To be clear, I do not legitimize violence as a principle. But I ask that concerned individuals—Black, white and otherwise—measure the impact of destroying property as compared to killing people. Nor am I in any way minimizing or advocating for the destruction of property, potentially the source of another’s livelihood. What I am keenly aware of, however, is the legitimacy of expressing anger, hurt and pain and responding viscerally to serial injustices in our “land of the free and home of the brave.”

Property can be rebuilt. Dead bodies cannot be resurrected.

No, I am not OK with so many stories of innocent Black men who spend years in prison for crimes later determined they did not commit. I am not OK when Michael Donald is hunted like an animal, beaten, shot and hung from a tree by white men in Mobile, Alabama, as a symbol of the illusion of white supremacy in the Deep South. I am not OK when Sandra Bland is pulled from her car by a police officer and perceived as a threat because she has a lit cigarette and dares to speak back. I am not OK with Carolyn Bryant admitting that Emmett Till did nothing years after he was killed by her husband and brother-in-law and the world grieved with his mother, Mamie. 

This moment’s unrest is not just about George Floyd, Breonna Taylor, Ahmaud Arbery, Rayshard Brooks, Tamir Rice, Oscar Grant, Kathryn Johnston, Alberta Spruill or Botham Jean. It is about 400 years of tragic moments like these since the first Africans were forcibly brought to this country. This moment is about the reality of Black American identities in this country, a clamoring to declare our own humanity.

Lest we also forget: I am not OK with the Tuskegee Syphilis Experiment, the bombing of the 16th Street Baptist Church, the Atlanta Child Murders, the Scottsboro Boys, Amy Cooper’s faux fear of a Black male bird watcher, Susan Smith’s bigger-than-a-little-white-lie that a Black man kidnapped her two small children when she herself drowned them, or the recent tsunami of “White People Calling the Police on Black People” for just living. How is anyone OK with the individual and collective stories of American racial injustice? 

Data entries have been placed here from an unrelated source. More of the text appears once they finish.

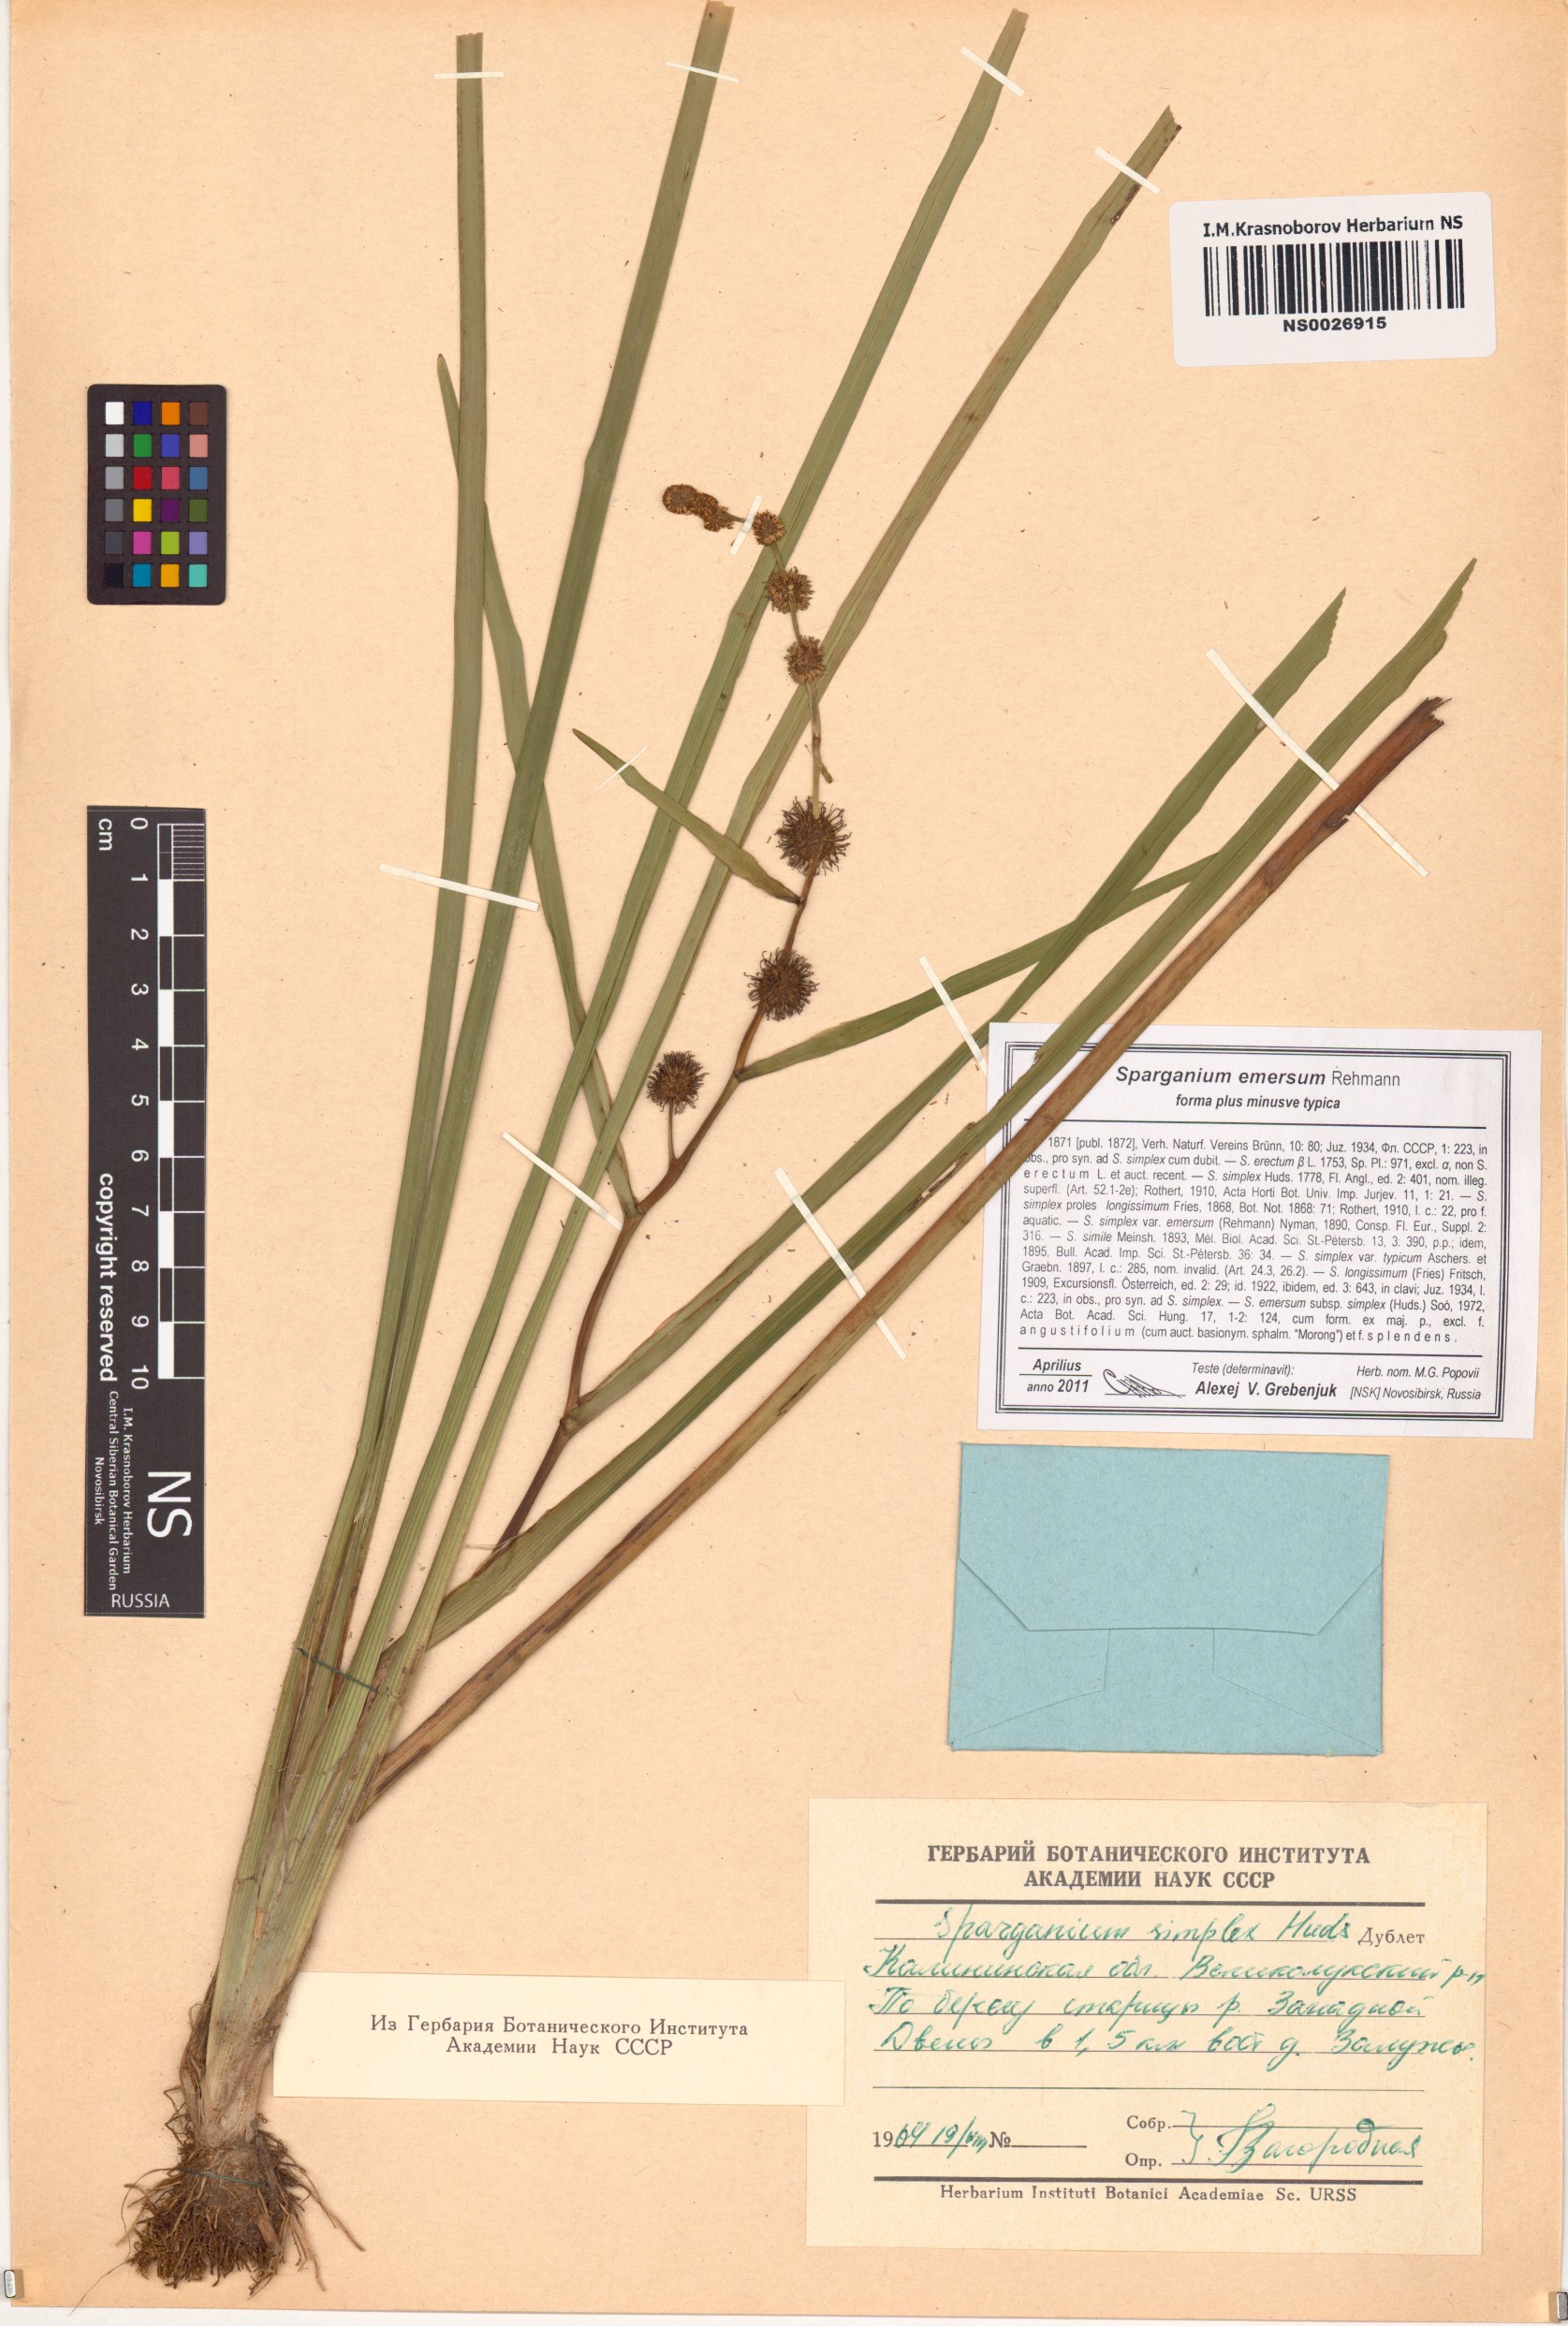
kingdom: Plantae
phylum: Tracheophyta
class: Liliopsida
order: Poales
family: Typhaceae
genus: Sparganium
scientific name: Sparganium emersum
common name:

I fully understand singer Lauryn Hill’s laments in “Black Rage,” which she dedicates to Michael Brown’s death in 2014: “Black rage is founded on two-thirds a person. Rapings and beatings and suffering that worsens/ Black human packages tied up in strings/ Black rage can come from all these kinds of things.” 

So, no, I am not OK. If you are paying attention to what’s happening in this country, and when you know our American and world history regarding our inhumanity to each other based on race—and all other systemic -isms that oppress and dehumanize—how can anyone be OK?

How can anyone be OK when people are pushed to the edge from decades of having their humanity denied? How can anyone in the United States with their humanity—their empathy, respect, integrity and compassion—intact be OK with racial violence in what we call the U.S. since the colonial era

If you are OK, perhaps your commitment to fundamental humanity as it fundamentally connects to social justice is not as deep as you believe. We are not all in this together. All lives do not matter and never have.